## TASK DATA
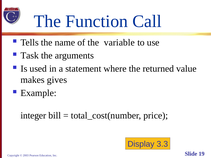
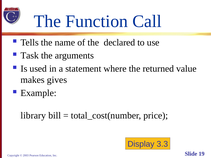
variable: variable -> declared
integer: integer -> library
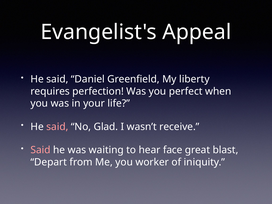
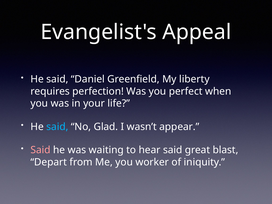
said at (57, 127) colour: pink -> light blue
receive: receive -> appear
hear face: face -> said
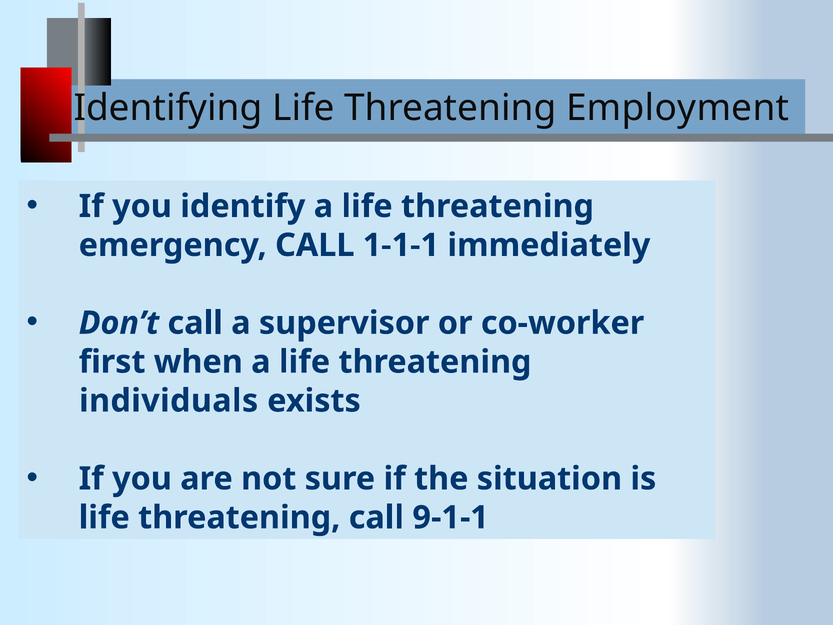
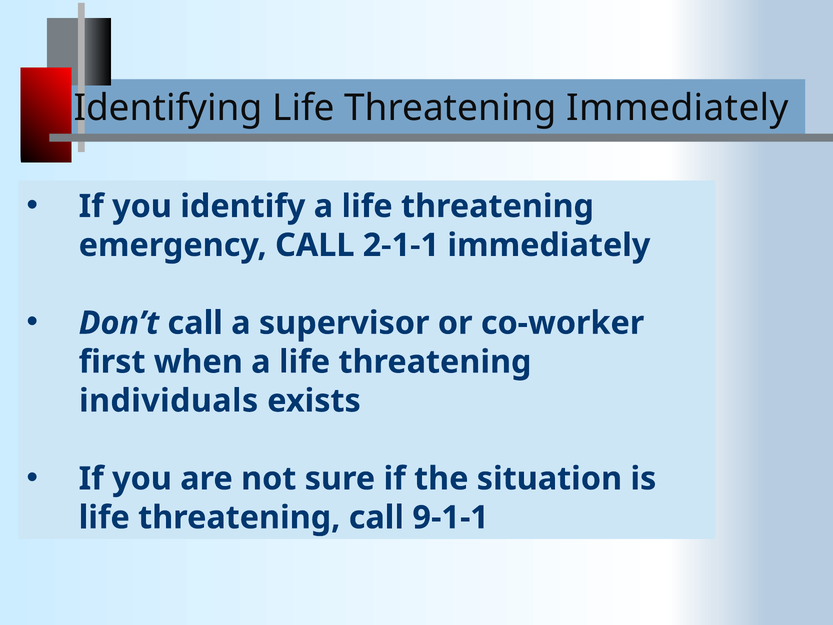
Threatening Employment: Employment -> Immediately
1-1-1: 1-1-1 -> 2-1-1
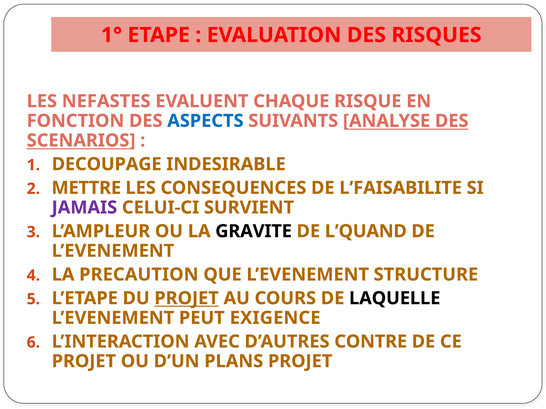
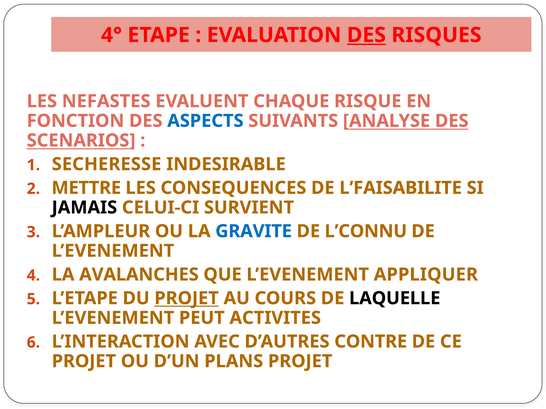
1°: 1° -> 4°
DES at (366, 35) underline: none -> present
DECOUPAGE: DECOUPAGE -> SECHERESSE
JAMAIS colour: purple -> black
GRAVITE colour: black -> blue
L’QUAND: L’QUAND -> L’CONNU
PRECAUTION: PRECAUTION -> AVALANCHES
STRUCTURE: STRUCTURE -> APPLIQUER
EXIGENCE: EXIGENCE -> ACTIVITES
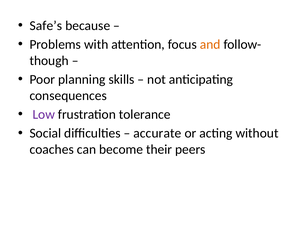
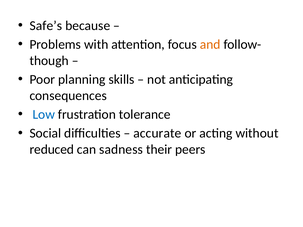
Low colour: purple -> blue
coaches: coaches -> reduced
become: become -> sadness
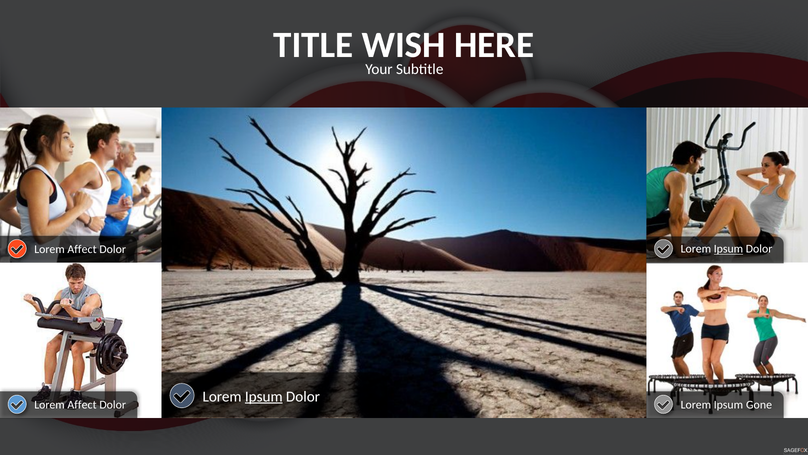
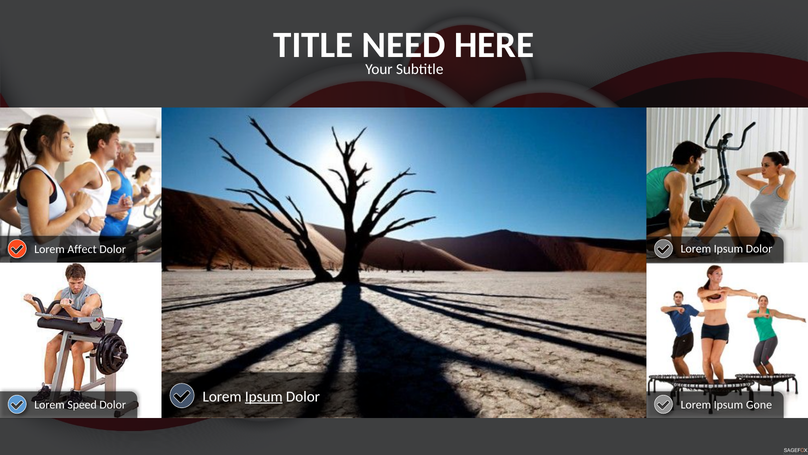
WISH: WISH -> NEED
Ipsum at (728, 249) underline: present -> none
Affect at (82, 404): Affect -> Speed
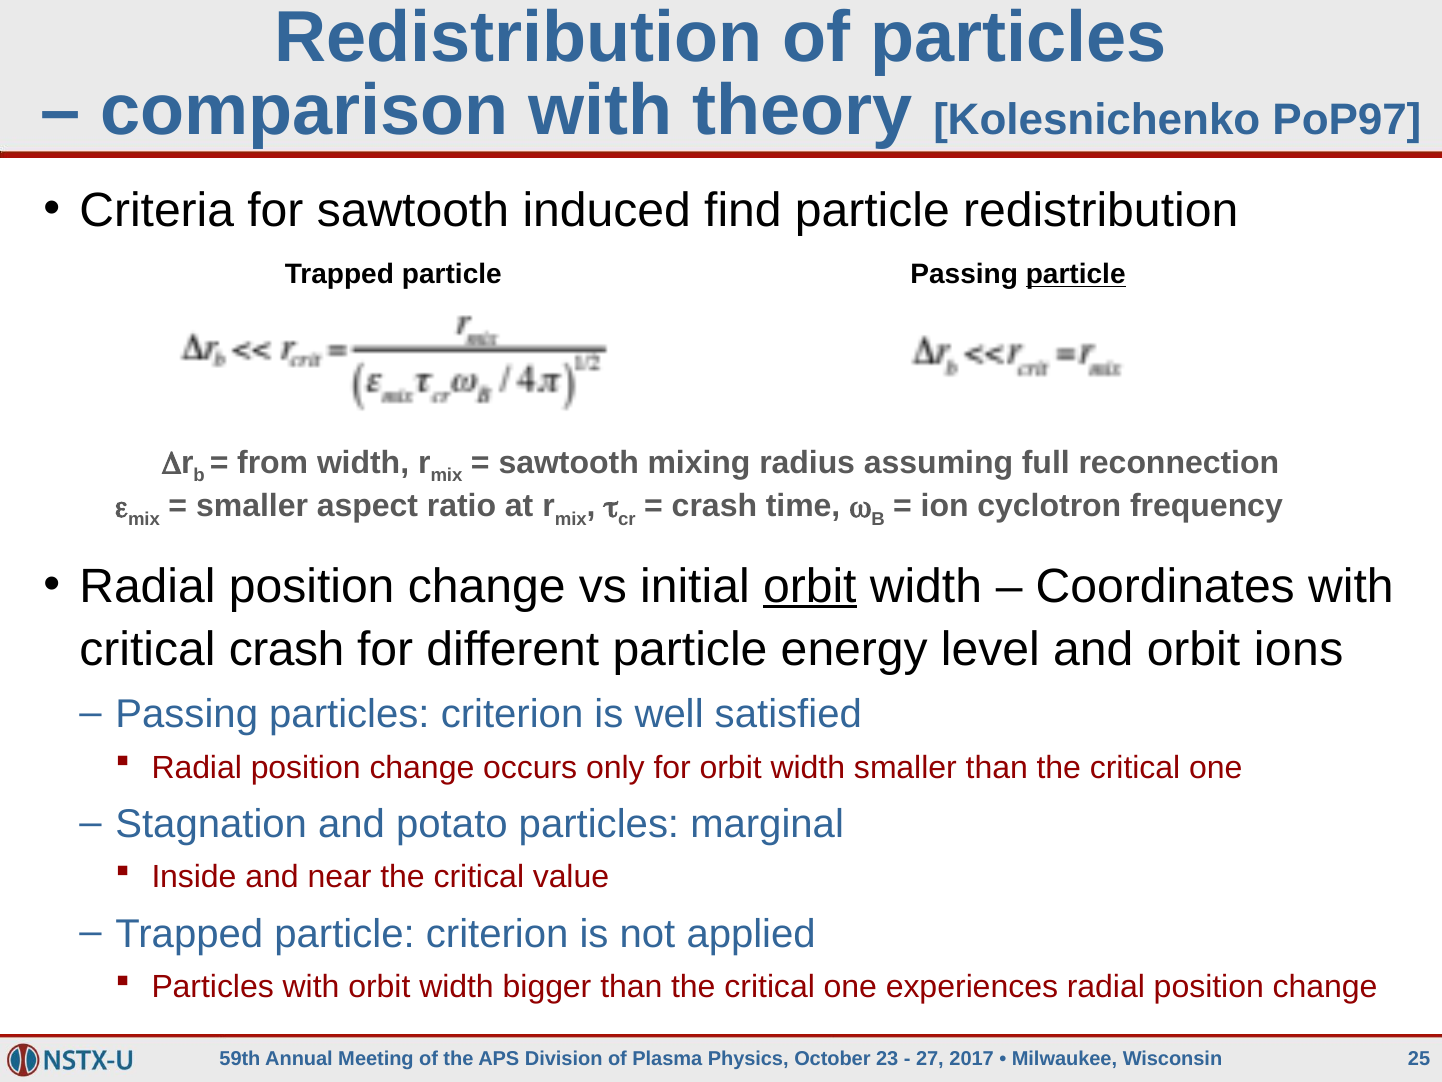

## GOAL
Display, in full, each row above that contains the word "blue".

## ANSWER BELOW
said at (57, 127) colour: pink -> light blue
GRAVITE colour: black -> blue
Low colour: purple -> blue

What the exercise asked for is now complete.